Unlike previous studies which hypothesized that laboratory factors may transiently affect spindle depolarization, this study demonstrated clinical relevant patient parameters which seemed to play a role. The lack of spindle detection was also found to be clinically important.

Conclusion

The oocytes in which the birefringent spindle can be visualized have a higher embryonic developmental competence than the oocyte without any meiotic spindle. Embryos resulting from oocytes with pre-ICSI spindle angles between 0° and 29° were associated with better blastocyst, pregnancy, live birth rate, and miscarriage rates when compared to oocytes that did not have a visible spindle. Low ovarian reserve and excessive stimulation were also associated with lack of spindle and therefore lower pregnancy outcomes. Meiotic spindle of oocytes located between 0° and 29°, in relation to the first PB, is a positive predictor for blastocyst development.

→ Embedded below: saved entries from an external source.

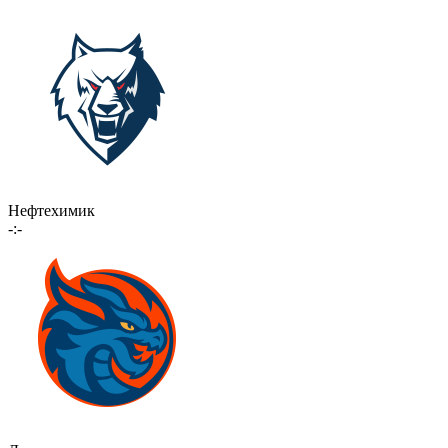
Нефтехимик
-:-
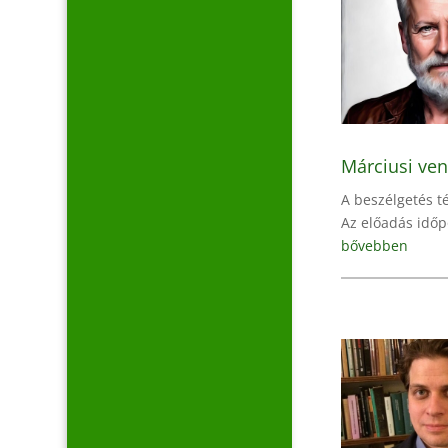
Márciusi ve
A beszélgetés t
Az előadás időp
bővebben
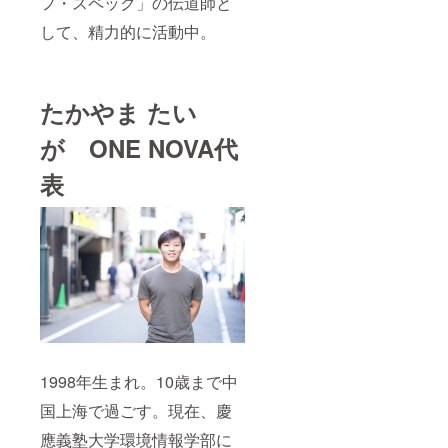
フ・スペック」の伝道師と
して、精力的に活動中。
たかやま たい
が ONE NOVA代
表
1998年生まれ。10歳まで中
国上海で過ごす。現在、慶
應義塾大学環境情報学部に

Compliance with ethical standards

Ethical approval

All procedures performed in studies involving human participants were in accordance with the ethical standards of the institutional and/or national research committee and with the 1964 Helsinki declaration and its later amendments or comparable ethical standards. For this type of the study, the local IRB does not require a formal consent.